PAGE TEXT =
● ● ● ● ● ● ●
A later Newsweek investigation would conclude that as many as 5,000 civilians were killed during Speedy Express. A secret internal military report, commissioned after Newsweek published its account, suggested that the magazine had offered a low-end estimate. The document, kept secret and then buried for decades, concluded:
“While there appears to be no means of determining the precise number of civilian casualties incurred by US forces during Operation Speedy Express, it would appear that the extent of these casualties was in fact substantial, and that a fairly solid case can be constructed to show that civilian casualties may have amounted to several thousand (between 5,000 and 7,000).”
During the war, efforts by U.S. senators to look into Speedy Express were thwarted by Pentagon officials. More than four decades later, no senator is ever going to launch an investigation into what actually happened or the Pentagon cover-up that kept the American people in the dark for decades. Theoretically, the Hagel hearings do offer the Senate a belated chance to ask a few pertinent questions about the Vietnam War and the real lessons it holds for today’s era of continuous conflict and for the civilians in distant lands who suffer from it. But any such hope is, we know, sure to die a quick death in that Senate hearing room.
Chuck Hagel’s views on the Vietnam War underwent a fundamental shift following the release of audio tapes of President Lyndon Johnson admitting, in 1964, that the war was unwinnable. That "cold political calculation" caused Hagel to vow that he would "never, ever remain silent when that kind of thinking put more American lives at risk in any conflict."
But what about lives other than those of Americans? What about children in shot-up orphanages or women who survive a murderous crossfire only to be gunned down in cold blood? Chuck Hagel may well be, as Mr. Obama contends, “the leader that our troops deserve.” But don’t the American people deserve a little honesty from that leader about the war that shaped him? In these few days, the senators considering his nomination have an opportunity, perhaps the last one available, to get some answers about a war whose realities, never quite faced here, continue to dog us so many decades later. It’s a shame that they are sure to pass it up in favor of the usual political theater.
● ● ● ● ● ● ●
LISTED RECORDS =
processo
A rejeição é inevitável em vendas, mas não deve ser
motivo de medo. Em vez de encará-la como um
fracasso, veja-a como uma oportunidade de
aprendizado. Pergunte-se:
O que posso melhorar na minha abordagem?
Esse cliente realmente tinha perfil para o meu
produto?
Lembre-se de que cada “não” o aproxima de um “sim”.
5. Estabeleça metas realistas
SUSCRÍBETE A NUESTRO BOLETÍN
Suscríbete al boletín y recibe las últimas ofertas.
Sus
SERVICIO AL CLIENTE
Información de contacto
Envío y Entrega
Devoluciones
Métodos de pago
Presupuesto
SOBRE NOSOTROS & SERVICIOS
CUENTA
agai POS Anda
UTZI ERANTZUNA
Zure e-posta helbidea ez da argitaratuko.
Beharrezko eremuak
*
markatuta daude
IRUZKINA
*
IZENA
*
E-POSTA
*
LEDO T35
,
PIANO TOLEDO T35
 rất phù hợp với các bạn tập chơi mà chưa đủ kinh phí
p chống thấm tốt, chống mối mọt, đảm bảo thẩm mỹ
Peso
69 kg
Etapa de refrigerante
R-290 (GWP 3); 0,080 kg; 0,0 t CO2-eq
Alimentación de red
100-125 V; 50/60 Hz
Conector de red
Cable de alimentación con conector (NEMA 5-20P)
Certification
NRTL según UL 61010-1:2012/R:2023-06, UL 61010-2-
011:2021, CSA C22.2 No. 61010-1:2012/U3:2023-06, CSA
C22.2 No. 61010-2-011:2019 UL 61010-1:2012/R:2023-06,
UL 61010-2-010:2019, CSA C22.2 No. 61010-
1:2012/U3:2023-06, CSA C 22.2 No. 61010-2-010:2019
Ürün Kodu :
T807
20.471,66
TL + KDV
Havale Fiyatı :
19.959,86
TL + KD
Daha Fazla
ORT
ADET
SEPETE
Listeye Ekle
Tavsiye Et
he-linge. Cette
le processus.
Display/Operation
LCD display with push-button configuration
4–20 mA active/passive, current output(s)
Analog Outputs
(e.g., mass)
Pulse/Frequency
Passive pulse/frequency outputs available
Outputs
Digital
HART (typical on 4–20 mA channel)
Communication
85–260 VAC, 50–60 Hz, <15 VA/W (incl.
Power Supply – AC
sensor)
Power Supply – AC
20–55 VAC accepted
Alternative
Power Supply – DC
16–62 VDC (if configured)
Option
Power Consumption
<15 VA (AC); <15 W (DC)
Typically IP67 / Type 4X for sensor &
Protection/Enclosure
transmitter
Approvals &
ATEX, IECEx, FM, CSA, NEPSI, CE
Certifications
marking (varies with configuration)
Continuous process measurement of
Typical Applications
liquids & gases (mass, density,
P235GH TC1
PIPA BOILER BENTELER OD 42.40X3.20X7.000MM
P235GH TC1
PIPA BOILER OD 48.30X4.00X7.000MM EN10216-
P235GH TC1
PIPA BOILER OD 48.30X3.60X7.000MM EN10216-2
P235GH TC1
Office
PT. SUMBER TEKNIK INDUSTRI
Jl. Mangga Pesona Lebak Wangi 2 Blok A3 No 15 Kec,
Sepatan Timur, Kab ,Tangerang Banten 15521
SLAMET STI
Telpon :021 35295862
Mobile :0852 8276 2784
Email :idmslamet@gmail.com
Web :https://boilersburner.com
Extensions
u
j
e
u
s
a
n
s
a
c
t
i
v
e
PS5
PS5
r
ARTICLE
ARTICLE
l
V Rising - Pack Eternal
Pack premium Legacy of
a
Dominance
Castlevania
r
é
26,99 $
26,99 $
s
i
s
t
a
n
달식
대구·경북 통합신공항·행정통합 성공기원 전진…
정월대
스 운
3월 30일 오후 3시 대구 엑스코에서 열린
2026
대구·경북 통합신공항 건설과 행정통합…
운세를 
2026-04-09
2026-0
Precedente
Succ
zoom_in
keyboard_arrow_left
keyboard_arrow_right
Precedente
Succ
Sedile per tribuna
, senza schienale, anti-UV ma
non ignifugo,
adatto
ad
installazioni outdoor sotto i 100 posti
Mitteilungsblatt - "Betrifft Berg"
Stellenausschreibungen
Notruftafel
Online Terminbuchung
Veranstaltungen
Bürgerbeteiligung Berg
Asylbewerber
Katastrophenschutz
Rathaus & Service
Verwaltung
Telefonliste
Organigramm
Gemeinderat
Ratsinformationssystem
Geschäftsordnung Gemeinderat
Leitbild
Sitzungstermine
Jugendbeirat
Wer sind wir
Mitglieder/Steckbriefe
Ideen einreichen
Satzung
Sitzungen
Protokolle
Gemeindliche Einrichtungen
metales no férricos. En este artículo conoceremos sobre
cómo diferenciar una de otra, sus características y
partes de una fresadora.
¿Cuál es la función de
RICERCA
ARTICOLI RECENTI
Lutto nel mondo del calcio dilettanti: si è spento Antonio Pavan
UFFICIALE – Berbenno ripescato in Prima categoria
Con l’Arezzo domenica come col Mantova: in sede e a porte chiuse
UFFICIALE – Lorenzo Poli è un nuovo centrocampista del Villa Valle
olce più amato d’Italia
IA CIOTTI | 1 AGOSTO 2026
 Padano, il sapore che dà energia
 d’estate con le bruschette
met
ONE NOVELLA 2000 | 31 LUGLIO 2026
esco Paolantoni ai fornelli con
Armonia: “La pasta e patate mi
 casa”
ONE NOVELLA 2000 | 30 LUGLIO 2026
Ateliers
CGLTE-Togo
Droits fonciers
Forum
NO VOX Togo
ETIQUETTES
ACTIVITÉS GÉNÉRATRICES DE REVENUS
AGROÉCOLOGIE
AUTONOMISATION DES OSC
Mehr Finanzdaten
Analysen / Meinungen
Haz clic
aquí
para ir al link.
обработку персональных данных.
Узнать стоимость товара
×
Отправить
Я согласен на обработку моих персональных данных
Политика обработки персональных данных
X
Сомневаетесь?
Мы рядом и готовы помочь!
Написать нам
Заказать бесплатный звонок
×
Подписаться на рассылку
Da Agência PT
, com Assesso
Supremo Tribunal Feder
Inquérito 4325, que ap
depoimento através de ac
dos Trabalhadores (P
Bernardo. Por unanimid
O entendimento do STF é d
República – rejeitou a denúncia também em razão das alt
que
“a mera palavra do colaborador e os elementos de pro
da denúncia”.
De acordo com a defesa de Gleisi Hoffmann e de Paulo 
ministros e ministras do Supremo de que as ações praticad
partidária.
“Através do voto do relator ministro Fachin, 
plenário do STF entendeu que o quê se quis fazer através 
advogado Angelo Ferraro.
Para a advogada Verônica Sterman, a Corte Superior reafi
● ● ● ● ● ● ●
EXPLORE THE MATERIAL =
1 - Reproduce the Speedy Express text from "But what about" up to and including "usual political theater.", substituting "lawmakers" for "senators".
2 - List every person named in the Speedy Express text.

OUTPUTS FOR THE TASKS =
1 -
But what about lives other than those of Americans? What about children in shot-up orphanages or women who survive a murderous crossfire only to be gunned down in cold blood? Chuck Hagel may well be, as Mr. Obama contends, “the leader that our troops deserve.” But don’t the American people deserve a little honesty from that leader about the war that shaped him? In these few days, the lawmakers considering his nomination have an opportunity, perhaps the last one available, to get some answers about a war whose realities, never quite faced here, continue to dog us so many decades later. It’s a shame that they are sure to pass it up in favor of the usual political theater.

2 -
- Chuck Hagel
- Lyndon Johnson
- Mr. Obama